(Items from a data source)
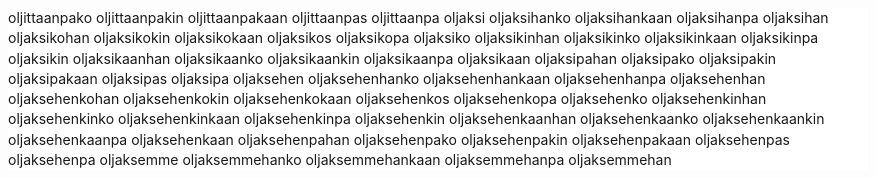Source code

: oljittaanpako
oljittaanpakin
oljittaanpakaan
oljittaanpas
oljittaanpa
oljaksi
oljaksihanko
oljaksihankaan
oljaksihanpa
oljaksihan
oljaksikohan
oljaksikokin
oljaksikokaan
oljaksikos
oljaksikopa
oljaksiko
oljaksikinhan
oljaksikinko
oljaksikinkaan
oljaksikinpa
oljaksikin
oljaksikaanhan
oljaksikaanko
oljaksikaankin
oljaksikaanpa
oljaksikaan
oljaksipahan
oljaksipako
oljaksipakin
oljaksipakaan
oljaksipas
oljaksipa
oljaksehen
oljaksehenhanko
oljaksehenhankaan
oljaksehenhanpa
oljaksehenhan
oljaksehenkohan
oljaksehenkokin
oljaksehenkokaan
oljaksehenkos
oljaksehenkopa
oljaksehenko
oljaksehenkinhan
oljaksehenkinko
oljaksehenkinkaan
oljaksehenkinpa
oljaksehenkin
oljaksehenkaanhan
oljaksehenkaanko
oljaksehenkaankin
oljaksehenkaanpa
oljaksehenkaan
oljaksehenpahan
oljaksehenpako
oljaksehenpakin
oljaksehenpakaan
oljaksehenpas
oljaksehenpa
oljaksemme
oljaksemmehanko
oljaksemmehankaan
oljaksemmehanpa
oljaksemmehan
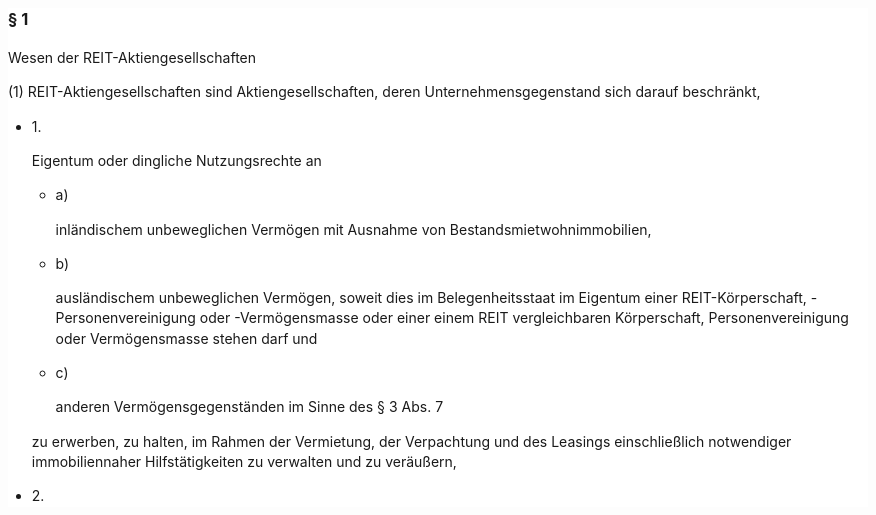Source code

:<span id="BJNR091410007BJNE000102123.html"></span>

### § 1  
Wesen der REIT-Aktiengesellschaften

<div>

<div class="jnhtml">

<div>

<div class="jurAbsatz">

(1) REIT-Aktiengesellschaften sind Aktiengesellschaften, deren
Unternehmensgegenstand sich darauf beschränkt,

  - 1\.
    
    <div style="">
    
    Eigentum oder dingliche Nutzungsrechte an
    
      - a)
        
        <div style="">
        
        inländischem unbeweglichen Vermögen mit Ausnahme von
        Bestandsmietwohnimmobilien,
        
        </div>
    
      - b)
        
        <div style="">
        
        ausländischem unbeweglichen Vermögen, soweit dies im
        Belegenheitsstaat im Eigentum einer REIT-Körperschaft,
        -Personenvereinigung oder -Vermögensmasse oder einer einem REIT
        vergleichbaren Körperschaft, Personenvereinigung oder
        Vermögensmasse stehen darf und
        
        </div>
    
      - c)
        
        <div style="">
        
        anderen Vermögensgegenständen im Sinne des § 3 Abs. 7
        
        </div>
    
    </div>
    
    <div style="">
    
    zu erwerben, zu halten, im Rahmen der Vermietung, der Verpachtung
    und des Leasings einschließlich notwendiger immobiliennaher
    Hilfstätigkeiten zu verwalten und zu veräußern,
    
    </div>

  - 2\.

- PROBLEM REQUIREMENTS -
How many lines of the material above contain the string "class"? Reply with the number only.

- SOLUTION TO THE PROBLEM -
2